The Mountain West will split into two six-team divisions for football and play a conference championship game.
Those were major decisions to come out of two packed days of meetings for the league’s athletic directors at the Courtyard by Marriott Denver Airport. The other big development involves men’s and women’s basketball, as the 11-team league will feature a schedule that includes two games against everyone except for two randomly selected opponents, who will face off just once.
Air Force’s football division — called the Mountain — will include Boise State, Colorado State, New Mexico, Utah State and Wyoming. The Falcons will play each of those teams each season along with three games against teams from the West, a group that is made up of Fresno State, Hawaii, Nevada, San Diego State, San Jose State and UNLV.
The winners of each division will meet in a conference championship game hosted by the division winner ranked highest in the BCS standings.
“We had some pretty intense discussions,” Air Force athletic director Hans Mueh said. “But this morning just before everybody broke, we all sort of took a step back and said, you know, we’re in a pretty good conference. We have done some amazing things. (Commissioner) Craig Thompson has done a miraculous job of not only holding the conference together but of getting some of the best teams from the Western Athletic Conference and getting Boise State and San Diego State to come back into the fold.”
It was those changes to the conference makeup, adding San Jose and Utah State and thwarting the planned exits of the Broncos and Aztecs that prompted the need for some quick decisions on how to move forward.
Online criticism of the divisions was quick to point out that Boise State misses out on quality teams on the West Coast, but Mueh said the makeup of the divisions was an easy choice dictated by geography.
“The existing rivalries were maintained,” he said. “That was crucial.”
Air Force’s three opponents from the West will vary by season and will be determined by a computer-generated scheduling program. The opponents for 2013 will likely not be known for up to six weeks.
Air Force football coach Troy Calhoun was not available for comment.
The basketball schedule is different in part because the league has just 11 teams — Hawaii is a football-only member. Air Force will have home-and-away games against eight other teams and will play just one game each against two teams that will be randomly generated by a computer program.
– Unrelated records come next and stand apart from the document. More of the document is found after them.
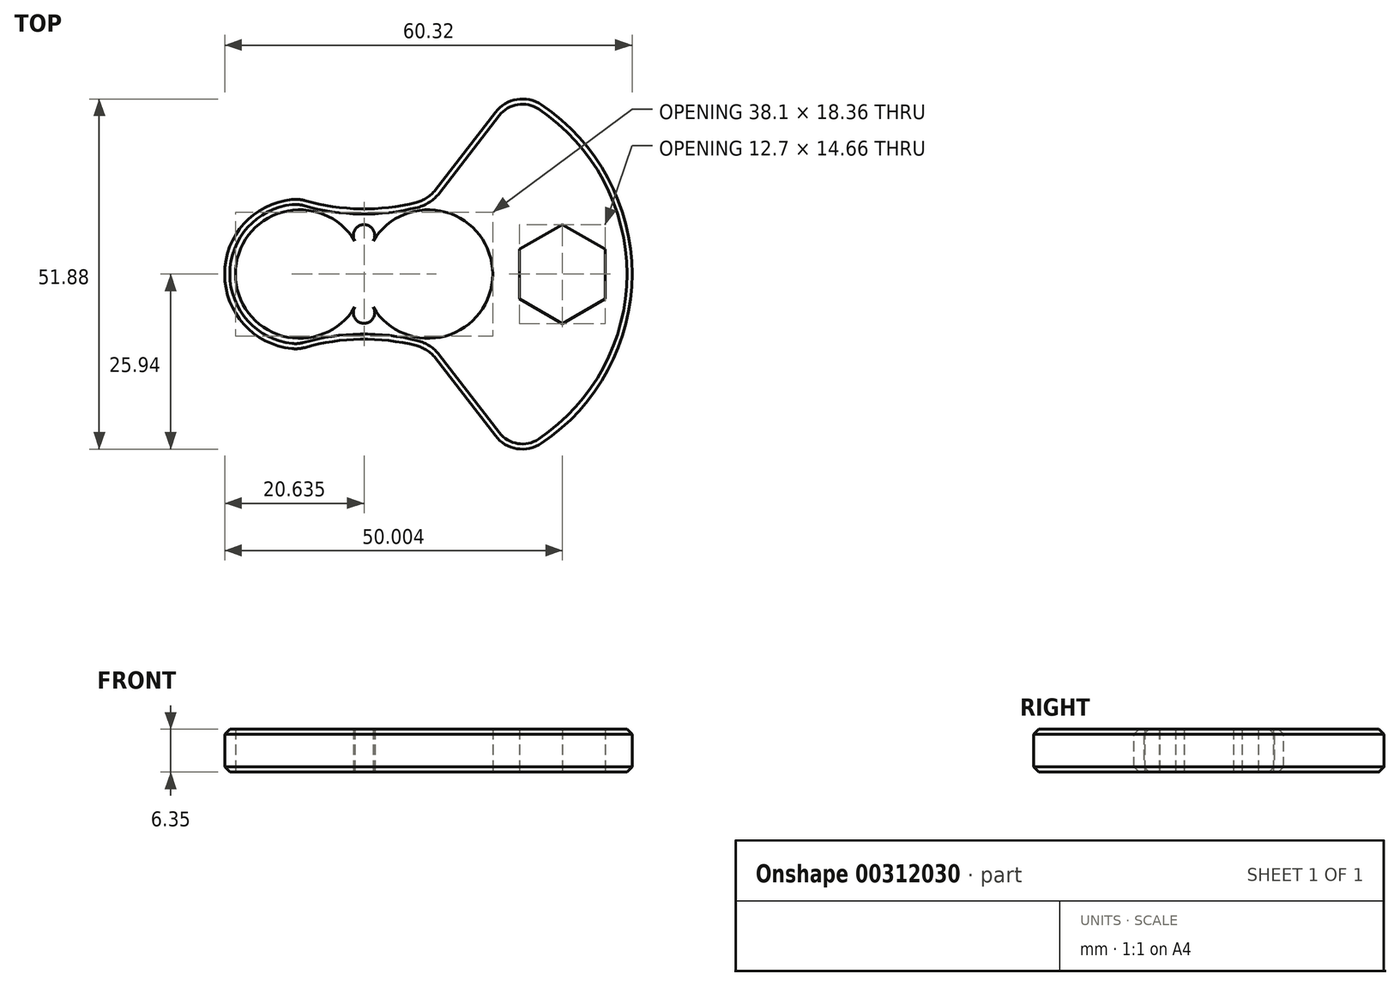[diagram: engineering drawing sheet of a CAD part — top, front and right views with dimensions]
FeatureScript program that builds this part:
annotation { "Feature Type Name" : "Feature", "Feature Type Description" : "" }
export const myFeature = defineFeature(function(context is Context, id is Id, definition is map)
    precondition{}
    {
        {
            var Q0;
            Q0=qCreatedBy(makeId("Top.planeOp"),FACE);
            var sketch = newSketch(context, id + "F0", { "sketchPlane" : qUnion([Q0])});
            skArc(sketch, "E0", {"start": v(-8.16, -4.9) * mm, "mid": v(9.52, 0) * mm, "end": v(-8.16, 4.9) * mm});
            skArc(sketch, "E1", {"start": v(-10.89, 4.9) * mm, "mid": v(-28.58, 0) * mm, "end": v(-10.89, -4.9) * mm});
            skArc(sketch, "E2", {"start": v(-19.05, 11.11) * mm, "mid": v(-30.16, 0) * mm, "end": v(-19.05, -11.11) * mm});
            skLineSegment(sketch, "E3", {"start": v(0, -11.11) * mm, "end": v(12.58, -27.42) * mm});
            skLineSegment(sketch, "E4", {"start": v(0, 11.11) * mm, "end": v(12.58, 27.42) * mm});
            skArc(sketch, "E5", {"start": v(-10.89, -4.9) * mm, "mid": v(-9.52, -7.31) * mm, "end": v(-8.16, -4.9) * mm});
            skArc(sketch, "E6", {"start": v(-8.16, 4.9) * mm, "mid": v(-9.53, 7.31) * mm, "end": v(-10.89, 4.9) * mm});
            skArc(sketch, "E7", {"start": v(12.58, -27.42) * mm, "mid": v(30.16, 0) * mm, "end": v(12.58, 27.42) * mm});
            skArc(sketch, "E8", {"start": v(-19.05, 11.11) * mm, "mid": v(-9.53, 9.65) * mm, "end": v(0, 11.11) * mm});
            skArc(sketch, "E9", {"start": v(0, -11.11) * mm, "mid": v(-9.53, -9.65) * mm, "end": v(-19.05, -11.11) * mm});
            skLineSegment(sketch, "E10.0", {"start": v(13.5, -3.67) * mm, "end": v(13.5, 3.67) * mm});
            skLineSegment(sketch, "E10.1", {"start": v(13.5, 3.67) * mm, "end": v(19.84, 7.33) * mm});
            skLineSegment(sketch, "E10.2", {"start": v(19.84, 7.33) * mm, "end": v(26.2, 3.67) * mm});
            skLineSegment(sketch, "E10.3", {"start": v(26.2, 3.67) * mm, "end": v(26.2, -3.67) * mm});
            skLineSegment(sketch, "E10.4", {"start": v(26.2, -3.67) * mm, "end": v(19.84, -7.33) * mm});
            skLineSegment(sketch, "E10.5", {"start": v(19.84, -7.33) * mm, "end": v(13.5, -3.67) * mm});
            skPoint(sketch, "E10.0.midPoint", {"position": v(13.5, 0) * mm});
            skPoint(sketch, "E11.center.orphan", {"position": v(19.84, 0) * mm});
            skPoint(sketch, "E12.start.orphan", {"position": v(9.52, 0) * mm});
            skPoint(sketch, "E13.trimOffspring.end.orphan", {"position": v(30.16, 0) * mm});
            skSolve(sketch);
        }
        {
            var Q0;
            Q0=makeQuery(id+"F0.imprint","IMPRINT",FACE,{"disambiguationData":[TD([[makeQuery(id+"F0.imprint","IMPRINT",EDGE,{"derivedFrom":sQuery(id+"F0.wireOp",EDGE,"E0")}),-1.0]])]});
            extrude(context, id + "F1", {"entities" : qUnion([Q0]), "depth" : 6.35 * mm, "offsetDistance" : 25.4 * mm});
        }
        {
            var Q0;
            Q0=makeQuery(id+"F1.opExtrude","SWEPT_EDGE",EDGE,{"disambiguationData":[OSD([sQuery(id+"F0.wireOp",EDGE,"kZLvEBYJ-JnEX-xgXO-vPxD-7ih4jmy4RvpC"),sQuery(id+"F0.wireOp",EDGE,"E3")])]});
            var Q1;
            Q1=makeQuery(id+"F1.opExtrude","SWEPT_EDGE",EDGE,{"disambiguationData":[OSD([sQuery(id+"F0.wireOp",EDGE,"kZLvEBYJ-JnEX-xgXO-vPxD-7ih4jmy4RvpC"),sQuery(id+"F0.wireOp",EDGE,"E4")])]});
            var Q2;
            Q2=makeQuery(id+"F1.opExtrude","SWEPT_EDGE",EDGE,{"disambiguationData":[OSD([sQuery(id+"F0.wireOp",EDGE,"E2"),sQuery(id+"F0.wireOp",EDGE,"AoVct10g-OvvF-BB1q-fatW-92vV8a4QILmj")])]});
            var Q3;
            Q3=makeQuery(id+"F1.opExtrude","SWEPT_EDGE",EDGE,{"disambiguationData":[OSD([sQuery(id+"F0.wireOp",EDGE,"E2"),sQuery(id+"F0.wireOp",EDGE,"D37h3eVz-aBzz-mAJ8-7cKl-PauLEiSiHLsy")])]});
            var Q4;
            Q4=makeQuery(id+"F1.opExtrude","SWEPT_EDGE",EDGE,{"disambiguationData":[OSD([sQuery(id+"F0.wireOp",EDGE,"E3"),sQuery(id+"F0.wireOp",EDGE,"AoVct10g-OvvF-BB1q-fatW-92vV8a4QILmj")])]});
            var Q5;
            Q5=makeQuery(id+"F1.opExtrude","SWEPT_EDGE",EDGE,{"disambiguationData":[OSD([sQuery(id+"F0.wireOp",EDGE,"E4"),sQuery(id+"F0.wireOp",EDGE,"D37h3eVz-aBzz-mAJ8-7cKl-PauLEiSiHLsy")])]});
            fillet(context, id + "F2", {"entities" : qUnion([Q0, Q1, Q2, Q3, Q4, Q5]), "radius" : 5.08 * mm, "tangentPropagation" : true, "allowEdgeOverflow" : false});
        }
        {
            var Q0;
            Q0=makeQuery(id+"F1.opExtrude","CAP_EDGE",EDGE,{"disambiguationData":[OSD([sQuery(id+"F0.wireOp",EDGE,"E7")])],"isStart":false});
            var Q1;
            Q1=makeQuery(id+"F1.opExtrude","CAP_EDGE",EDGE,{"disambiguationData":[OSD([sQuery(id+"F0.wireOp",EDGE,"E7")])],"isStart":true});
            chamfer(context, id + "F3", {"entities" : qUnion([Q0, Q1]), "width" : 0.76 * mm, "tangentPropagation" : true});
        }
    });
The random selection will be done each season, meaning it is possible that the same team could be selected in consecutive seasons.
No timetable was given for the basketball opponents to be released.
“We decided the fairest way to do this was to not have existing rivalries and have the computer generate it.”
Q&A with Air Force athletic director Hans Mueh
How will the football schedule work on a year-to-year basis in regards to opponents from the West division?
We play the five in the Mountain division and, let’s say for example, we pick up Hawaii at their place. The next year we wouldn’t have Hawaii and the year after that Hawaii would come to our place – if the computer model is prefect.
When will the football opponents for 2013 be known?
The computer guys tell us it might take six weeks. We’re hoping to have something a little faster than that because we’re going to have work with our TV partners and all sorts of things. We’re hoping to have a rough schedule in a couple of weeks, just to see what it would look like, but I don’t think we’ll have a final one for another six weeks or so.
Is there still a chance other teams will join the league for next season?
I think right now that is up to the presidents, but there isn’t any noise out there that I’ve heard about going past 12.
Was the East-West division of the conference in football the only split discussed or were other options on the table?
When the dust settled and after the discussions were done, absolutely. That had to be the way. There really wasn’t any other discussion.
Is there a chance the football championship game would eventually be played at a neutral site, or is playing it at the home of the top-ranked team viewed as the long-term plan?
It’s economically the better way to do it. You could argue that it’s not a neutral site, but that’s just the way it is. The top-ranked team will host; you ought to strive to be the top-ranked team. … If there’s an offer out there in the future as this game gets more and more credibility, sure, I’m sure the conference would look at maybe having a neutral site game for the championship.
Were Olympic sports discussed at the meetings?
Yes, and we came up with a philosophy that we will sponsor championships for the different sports. The question is teams that will go to that championship. I think that varies by sport. In soccer, for example, you don’t want everybody there because it would kill them before the NCAA. You can’t be playing three soccer games in three days, that just doesn’t work. But in other sports maybe everybody goes. We’re still working that out. … We’re going back to the coaches for the Olympic sports to see what they would prefer. After we get their input we’ll talk a little more and find the best way ahead for those other sports.
What are your feelings on the developments that have solidified the league and how does that impact the sports landscape for Air Force?
I think opportunities just went up. I like it. I think we’re in good shape. The divisions that we’ve established, I think they’re pretty equitable. We keep our rivals and we add Utah State to our side. I don’t know that playing Boise State every year is a good deal, but it is what it is, we’ll just have to strap it on.